In August 1941 the French head of state, Marshal Philippe Pétain,
asked the French ambassador to the Holy See, Léon Bérard, to ascertain
the views of the Vatican on the collaborationist Vichy government’s
efforts to restrict the Jews through anti-Jewish legislation. The
response came, reportedly from Giovanni Montini, substitute Secretary
of State, and Domenico Tardini, Secretary of the Congregation of
Extraordinary Ecclesiastical Affairs, who stated that there was
no objection to these restrictions so long as they were administered
with justice and charity and did not restrict the prerogatives of
the Church.20 Was the Pope consulted
on this matter? Are there any additional materials in the archives
regarding this issue that are not contained in the ADSS?
In Romania, where Catholics were a small but significant minority,
both the local Catholic authorities and the Vatican clung to the
concordat of 1929 as defining the relationship between the Church
and the dictatorial regime of Marshal Ion Antonescu. During 1940
and 1941, as persecution of the Jews intensified, the Vatican received
a stream of communications from the nuncio, Archbishop Andrea Cassulo,
relaying the strain that the anti-Jewish laws put upon what the
Church saw as its prerogatives – among others, the protection of
the civil and religious rights of Catholics who had converted from
Judaism. Cassulo repeatedly reported on his efforts to secure the
"freedom of the Church" by insisting upon the need to
exempt converts from anti-Jewish laws, their rights to attend schools
and vocational institutions.21 Did
Cassulo or his interlocutors in the Vatican view these interventions
as the only practical means by which a blanket of protection, or
at least some protection, might be extended to Jews who were not
converts? Are there any further documents to elucidate this issue?
Cassulo had very good relations with Jewish leaders in the core
Romanian provinces of Moldavia and Wallachia. He appealed directly
to Antonescu to limit deportations planned for the summer of 1942.22
He toured Transnistria in the spring of 1943, visiting one of the
principal killing grounds for Jews during the Holocaust. Cassulo
reported extensively on his activities to Maglione.23
He traveled to Rome in the fall of 1942 and was received by the
Pope. Do any documents record what transpired during that visit?
Were his actions approved by the Holy See?
At the end of August 1942, the Greek Catholic Metropolitan of Lviv
(Lwow), Andrzeyj Szeptyckyj, wrote to the Pope and described with
stark clarity the atrocities and mass murder being carried out against
the Jews and the local population.24
No other high-ranking Catholic Churchman, to the best of our knowledge,
provided such direct eye-witness testimony and expressed concern
for Jews qua Jews (and as primary targets of German bestiality)
in the same way. Moreover, he indicated to the Pope that he had
protested to Himmler himself. Finally, he publicly denounced the
massacres of Jews in circumstances in which some Ukrainian Catholics
themselves were collaborating with the Germans in these murders.
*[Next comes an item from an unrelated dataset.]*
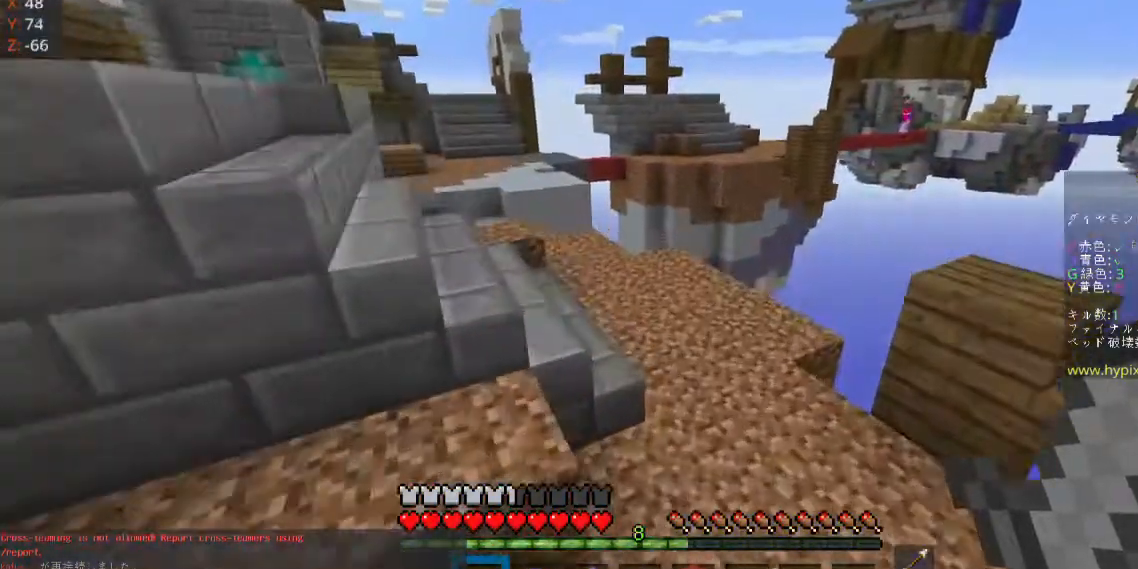
{"keys": ["space", "w"], "mouse": [], "events": [[167, "d", "up"]]}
Is there evidence of a discussion or a reply to Szeptyckyj’s plea?
The Cardinal Archbishop of Krakow, Adam Sapieha, in a letter of
February 1942 to the Pope, vividly described the horrors of the
Nazi occupation, including the concentration camps that destroyed
thousands of Poles.25 However, neither
in this nor in any other communication to Rome, of which we are
aware, did Sapieha make any specific reference to the Jews. Nor,
to the best of our knowledge, did the Vatican ever request any information
on the subject from him. Yet Sapieha undoubtedly knew what was happening
in Auschwitz, which was within his archdiocese. Was there any unpublished
communication of Sapieha to Rome in which he alluded to the fate
of the Jews? Can the archives tell us more regarding the interaction
on this and related matters between the Vatican and Polish church
On 18 May 1941,Pope Pius XII received the head of the Croation
fascist state, Ante Pavelic. While the Vatican had received Pavelic
as an individual Catholic, not as head of state, there were political
implications as a result of this reception. Before his reception,
the Yugoslav minister to the Holy See brought to the Vatican’s attention
Pavelic’s involvement in committing atrocities against the Serbs
and protested the reception of Pavelic in any capacity because he
was the head of an "illegitimate" puppet state.26
Subsequently, Pavelic's regime was responsible for the massacre
of hundreds of thousands of Serbs, Jews, gypsies, and partisans.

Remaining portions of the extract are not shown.